**** SELECTED EXTRACT ****

A just and civilized humanity? The less said about that
after ’65, the better. Indonesian unity? Possibly, if you consider the
destruction of a part not fitting so well as achieving unity. Democracy? No,
military dictatorship, no matter how much gloss, is still merely a pig wearing
lipstick. Social justice for all? The piles of corpses rotting and stinking under the
tropical sun were of course deaf to that one.
This focus on the Indonesian cataclysm of 1965 is just one
part of a series of posts on this blog intended to show the pandemic of racism
in our region - institutionalized racism in the cases of Fiji and Malaysia.
While we Australian Whites, just like our sisters and brothers all over the
world, flagellate and curse ourselves, want to disown our entire histories,
prostrate ourselves and issue unending abject apologies for our very existence
because of the blackest evil of racism that only we are capable of, we are
laughed at by races to whom real racism
is as ordinary and omnipresent as the clouds above. For hundreds, if not
thousands of years they have lived with racism in all its manifestations, be it
actual racial strife, instinctive immutable mutual distrust and antipathy,
or even outright beliefs in racial superiority.
They know enough to be able to see that racial separation is
the optimum prevention of racial strife. For most though, that is a luxury
beyond the bounds of possibility. The second-best option is a political heavy
handedness such as Tito’s which, when it was lifted, the ethnic kaleidoscope of
the Balkans descended into a whirlpool of blood and the word “Balkanisation”
became a prophecy of doom for any nation tempted to flirt with
multiculturalism. Much more than soothing words such as the Pancasila were
needed to keep people together who would be happier cutting each other’s
throats.
When the white-ants and their Jewish urgers-on were busy
plotting the destruction of the so-called White Australia Policy, thus the
destruction of Australia, a justification given was that the Asians to our
north were beginning to dislike us for it. This became a kind of
self-fulfilling prophecy but only because after witnessing the intense
soul-searching our “betters” were engaging in, their guilt and the self-induced
pain it was sincerely hoped we’d all share, our neighbours weren’t going to let
an opportunity like that go to waste. Of course they understood our need to
maintain a racially homogenous nation. Of course they understood our wanting to
avoid the strife and fragmentation that they’d suffered for centuries. And of
course they recognized the wisdom of taking note of the problems in old
countries and taking the opportunity to avoid them in a brand new country.

****

PROBLEM 1:
Copy the section of the essay on Indonesia's 1965 cataclysm, everything from "This focus on" down to "Fiji and Malaysia.", and replace "blog" with "website" throughout it.
PROBLEM 2:
Carry on the essay about Indonesia's 1965 cataclysm and racism in the region, starting after its final sentence.

**** AVAILABLE DATA ****

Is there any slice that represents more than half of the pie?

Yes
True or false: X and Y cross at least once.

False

****

ANSWER AREA 1:
This focus on the Indonesian cataclysm of 1965 is just one
part of a series of posts on this website intended to show the pandemic of racism
in our region - institutionalized racism in the cases of Fiji and Malaysia.

ANSWER AREA 2:
It’s unlikely they
didn’t resent our not wanting to include their huge excess populations in our
immigration but neither were they so dim as to not appreciate the reason for
it. But if we were going to be stupid enough to dump all of that wisdom
generated by thousands of years of experience and turn our country on its head,
by Christ, they were going to take advantage of it. Here at last was a chance
to dispose of some of that excess population and why not expedite the process
by making the white man feel even worse than he was making himself.
The Taiwanese author of The
Asian Mind Game, Chin-ning Chu, has provided an invaluable service to
Westerners in lifting the lid on this whole
pot-calling-the-kettle-black and getting away with it scam. On page 9,
she writes:
“Asians do not feel guilty about thinking in racial terms,
but they do understand that Westerners … do. They will often use accusations of
racism to disarm their Western opponents. The same Japanese politician who
loudly imputes racist motives to American criticism of Japan himself believes
implicitly that the Japanese are racially superior to Caucasians, and also to
their Korean and Chinese neighbours. He would never admit these beliefs to
Westerners, but among Asians it is so commonplace to think in racial terms that
they do not even bother with denial or guilt.”